Pain ahead for NZ drivers and investors as Ukraine fears rattle global markets
Saturday, 12 February 2022
NZX share market investors can expect further losses on Monday and motorists face more petrol price rises, after global markets were rattled by warnings that a Russian invasion of Ukraine might be imminent.
The United States Standard & Poor’s Index, which tracks the share price of major US companies, sank 1.9 per cent by the time trading closed at 10am on Saturday, New Zealand time.
The technology-heavy Nasdaq index also tumbled nearly 2.8 per cent, after the White House warned there was a “very distinct possibility” Russia might invade Ukraine within days.
Oil prices were trading sharply higher at a new seven-year high, with the benchmark price of West Texas Intermediate Crude leaping more than 4.5 per cent overnight to US$93.93 (NZ$141.35) a barrel.
**READ MORE:
* Petrol prices are at record highs with fuel costing $3 per litre at some Auckland stations
* Russia may invade Ukraine.

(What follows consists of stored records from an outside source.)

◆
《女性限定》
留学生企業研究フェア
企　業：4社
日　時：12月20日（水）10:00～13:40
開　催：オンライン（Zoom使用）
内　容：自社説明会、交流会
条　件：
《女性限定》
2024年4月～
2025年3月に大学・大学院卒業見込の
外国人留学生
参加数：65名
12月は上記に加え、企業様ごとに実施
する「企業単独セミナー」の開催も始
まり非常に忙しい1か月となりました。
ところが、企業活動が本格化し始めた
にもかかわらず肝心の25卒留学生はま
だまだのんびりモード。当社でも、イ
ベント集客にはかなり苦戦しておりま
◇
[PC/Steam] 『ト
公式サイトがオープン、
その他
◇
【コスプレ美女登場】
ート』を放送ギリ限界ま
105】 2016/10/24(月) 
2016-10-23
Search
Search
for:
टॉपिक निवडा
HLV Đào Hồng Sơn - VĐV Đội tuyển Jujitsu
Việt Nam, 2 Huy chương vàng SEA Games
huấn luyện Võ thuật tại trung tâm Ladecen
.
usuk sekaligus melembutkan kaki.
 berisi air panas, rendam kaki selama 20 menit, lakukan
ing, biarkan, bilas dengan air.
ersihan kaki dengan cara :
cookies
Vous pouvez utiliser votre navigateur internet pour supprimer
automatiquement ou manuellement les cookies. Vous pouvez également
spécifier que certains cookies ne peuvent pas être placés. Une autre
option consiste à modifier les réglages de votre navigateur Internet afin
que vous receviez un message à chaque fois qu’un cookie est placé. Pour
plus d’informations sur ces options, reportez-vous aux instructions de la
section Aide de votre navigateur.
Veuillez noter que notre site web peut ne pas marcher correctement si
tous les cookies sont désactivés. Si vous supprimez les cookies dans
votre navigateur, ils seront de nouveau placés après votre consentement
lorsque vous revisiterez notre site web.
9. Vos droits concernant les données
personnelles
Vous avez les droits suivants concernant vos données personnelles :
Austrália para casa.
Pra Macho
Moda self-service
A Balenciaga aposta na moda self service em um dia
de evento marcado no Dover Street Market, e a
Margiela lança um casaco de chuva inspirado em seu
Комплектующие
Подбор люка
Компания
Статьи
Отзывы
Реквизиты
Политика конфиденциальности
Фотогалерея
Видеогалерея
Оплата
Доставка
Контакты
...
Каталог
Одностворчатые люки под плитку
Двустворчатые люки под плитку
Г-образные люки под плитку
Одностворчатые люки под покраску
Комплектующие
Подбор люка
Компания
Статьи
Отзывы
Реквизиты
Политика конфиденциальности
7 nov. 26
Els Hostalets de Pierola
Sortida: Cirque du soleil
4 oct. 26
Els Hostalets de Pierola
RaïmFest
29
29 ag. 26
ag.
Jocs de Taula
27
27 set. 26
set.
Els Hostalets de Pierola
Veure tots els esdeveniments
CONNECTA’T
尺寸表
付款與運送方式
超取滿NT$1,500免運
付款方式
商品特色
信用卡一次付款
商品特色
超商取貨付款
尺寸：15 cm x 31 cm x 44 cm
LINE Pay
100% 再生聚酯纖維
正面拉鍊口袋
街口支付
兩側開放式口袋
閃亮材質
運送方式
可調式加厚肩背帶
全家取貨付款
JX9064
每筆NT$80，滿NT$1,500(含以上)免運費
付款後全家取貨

What's at stake for New Zealand?
* Economic impact of Russian invasion of Ukraine on NZ would be 'mostly indirect'
**
Prices for ‘95’ octane petrol have already risen above $3 a litre in some parts of New Zealand.
Automobile principal policy adviser Terry Collins warned in January that the price of regular 91 could go over $3/litre very quickly if Russia did invade Ukraine “because basically they’re a huge energy exporter”.
The direct impact of an invasion on the New Zealand economy would be limited.
Russia ranks only 25th on the list of New Zealand’s largest trading partners, with exports to Russia worth US$210 million (NZ$309m) in 2020 and imports totalling US$254m, according to Trading Economics.
Trade with Ukraine barely registered, with exports totalling US$10m and imports US$19m.
But an invasion would be expected to trigger strong sanctions against Russia that would push up the price of a wide range of global commodities, including oil, metals and wheat.
Infometrics principal economist Brad Olsen has said the impact on New Zealand of any conflict would be mainly indirect, through financial markets and the impact on global economic activity.
Among New Zealand businesses, Fonterra appears to have the highest exposure to any conflict and sanctions, with dairy products – and specifically butter – New Zealand’s top export to Russia.
In 2018, Fonterra took a 49 per cent stake in a joint venture, Unifood, that it established in St Petersburg with its Russian distributor Foodline despite pre-existing US and EU sanctions against Russia.